Back in March, Vertex released data showing that VX-770 was able to improve lung function by 10 percent for patients who took a high dose of the drug for 14 days, compared with less than 1 percent improvement for those on a placebo. The pill is designed for a subset of cystic fibrosis patients who have one of several mutations that cause the disease by producing malfunctioning versions of a protein called CFTR. That protein normally transports chloride ions out of certain types of cells; when it’s faulty, chloride ions get stuck inside the cells, leading to a buildup of mucus in the lungs, infections, and lung damage, Frank Accurso, director of the Cystic Fibrosis Center at Children’s Hospital in Denver, explained in an interview I did while I was at Bloomberg News.

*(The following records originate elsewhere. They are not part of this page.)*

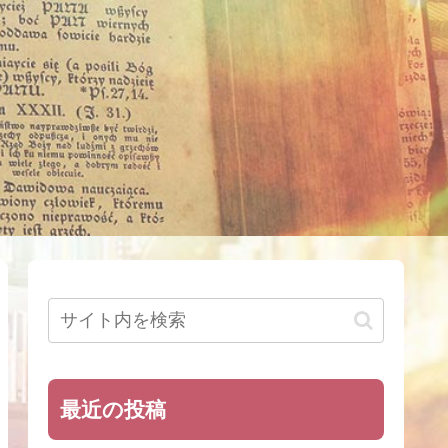
最近の投稿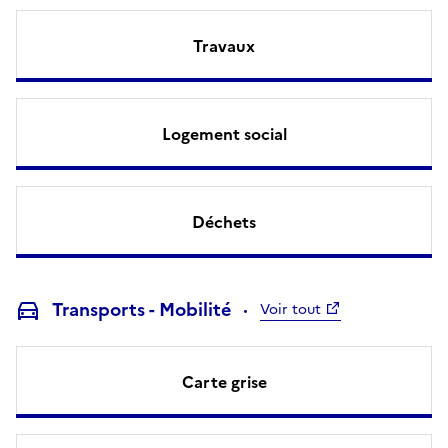
Travaux
Logement social
Déchets
Transports - Mobilité
Voir tout
Carte grise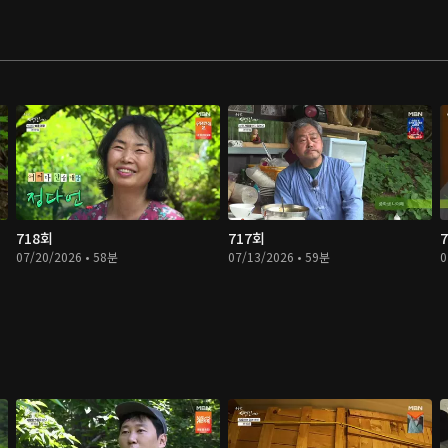
718회
717회
07/20/2026 • 58분
07/13/2026 • 59분
0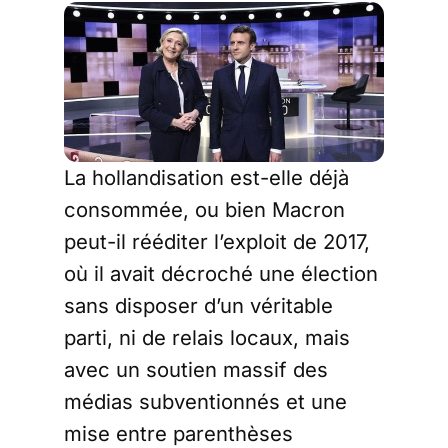
La hollandisation est-elle déjà
consommée, ou bien Macron
peut-il rééditer l’exploit de 2017,
où il avait décroché une élection
sans disposer d’un véritable
parti, ni de relais locaux, mais
avec un soutien massif des
médias subventionnés et une
mise entre parenthèses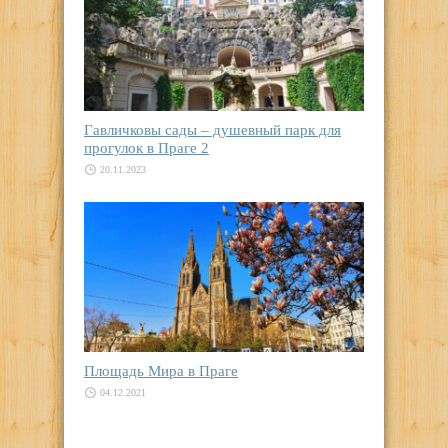
Гавличковы сады – душевный парк для
прогулок в Праге 2
20.11.2023
Площадь Мира в Праге
04.12.2021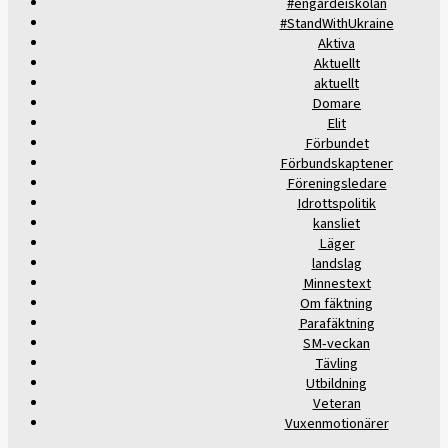
#engardeiskolan
#StandWithUkraine
Aktiva
Aktuellt
aktuellt
Domare
Elit
Förbundet
Förbundskaptener
Föreningsledare
Idrottspolitik
kansliet
Läger
landslag
Minnestext
Om fäktning
Parafäktning
SM-veckan
Tävling
Utbildning
Veteran
Vuxenmotionärer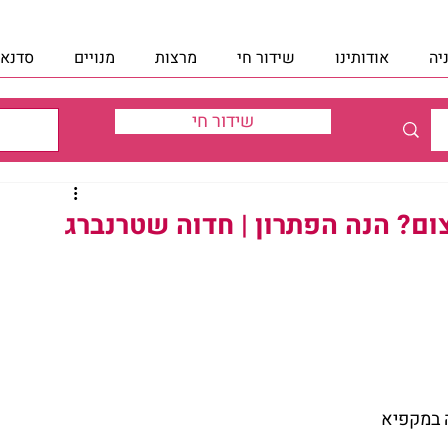
יה
אודותינו
שידור חי
מרצות
מנויים
סדנאו
שידור חי
? הנה הפתרון | חדוה שטרנברג
 במקפיא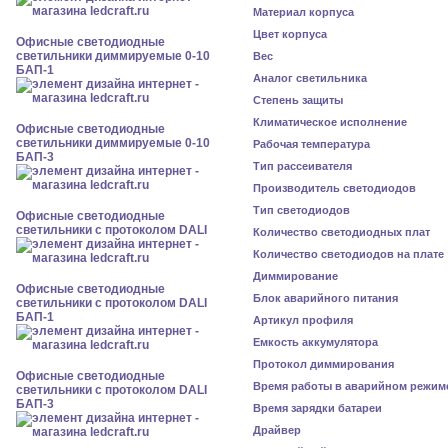
Материал корпуса
Цвет корпуса
Офисные светодиодные
светильники диммируемые 0-10
Вес
БАП-1
Аналог светильника
Степень защиты
Климатическое исполнение
Офисные светодиодные
светильники диммируемые 0-10
Рабочая температура
БАП-3
Тип рассеивателя
Производитель светодиодов
Тип светодиодов
Офисные светодиодные
светильники с протоколом DALI
Количество светодиодных плат
Количество светодиодов на плате
Диммирование
Офисные светодиодные
Блок аварийного питания
светильники с протоколом DALI
БАП-1
Артикул профиля
Емкость аккумулятора
Протокол диммирования
Офисные светодиодные
Время работы в аварийном режим
светильники с протоколом DALI
БАП-3
Время зарядки батареи
Драйвер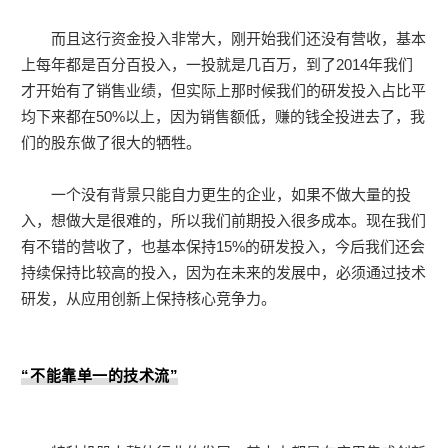
而且这行资金投入非常大，刚开始我们还没有营收，基本
上每年都是百分百投入，一投就是几百万，到了2014年我们
才开始有了销售业绩，但实际上那时候我们的研发投入占比平
均下来都在50%以上，因为销售额低，赚的钱全投进去了，我
们的股东做了很大的牺牲。
一个没有背景只能自力更生的企业，如果不做大量的投
入，想做大是很难的，所以我们前期投入很多成本。现在我们
有不错的营收了，也基本保持15%的研发投入，今后我们还会
持续保持比较高的投入，因为在未来的发展中，必须通过技术
研发，从应用创新上保持核心竞争力。
“不能靠单一的技术流
”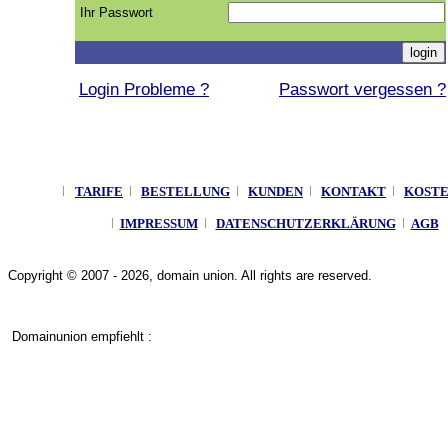
Ihr Passwort
Login Probleme ?
Passwort vergessen ?
TARIFE
BESTELLUNG
KUNDEN
KONTAKT
KOST
IMPRESSUM
DATENSCHUTZERKLÄRUNG
AGB
Copyright © 2007 - 2026, domain union. All rights are reserved.
Domainunion empfiehlt :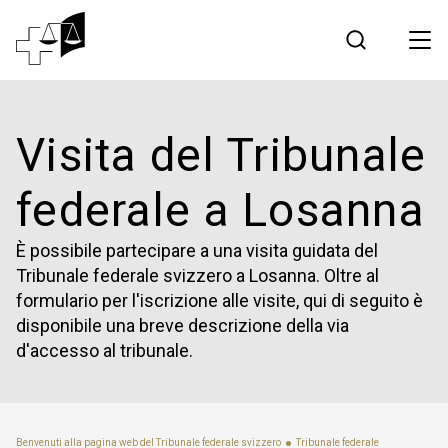
Giurisprudenza
Visita del Tribunale
Tribunale federale
federale a Losanna
Lavorare al Tribunale federale
È possibile partecipare a una visita guidata del
Tribunale federale svizzero a Losanna. Oltre al
Media
formulario per l'iscrizione alle visite, qui di seguito è
disponibile una breve descrizione della via
Contatto
d'accesso al tribunale.
Comunicazione elettronica
Benvenuti alla pagina web del Tribunale federale svizzero
Tribunale federale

If it works, the Vertex treatment will be the first to treat cystic fibrosis by directly targeting this underlying mechanism, stimulating the faulty protein to let chloride ions pass through the cells’ membranes more normally, said Accurso, the lead investigator of the study. In contrast, other cystic fibrosis drugs on the market treat symptoms of the disease (for instance, Novartis’ inhalable antibiotic Tobi, which kills bacteria that build up in the lungs). One patient in the Vertex study had a serious adverse event when lung function worsened, but it wasn’t considered drug-related, Accurso said at the time.
One other notable aspect of this cystic fibrosis program is that more than just Vertex shareholders have skin in the game. The Cystic Fibrosis Foundation, one of the better-financed and organized patient advocacy groups out there, co-sponsored the VX-770 trial with Vertex and has invested $79 million in the project since it began. Apparently, the foundation likes the returns it sees so far. “The emerging data for VX-770 represents the most exciting results we’ve seen from a Phase 2 trial and increase our confidence that we’re on the right track,” said Robert Beall, CEO of the foundation, in a statement in March.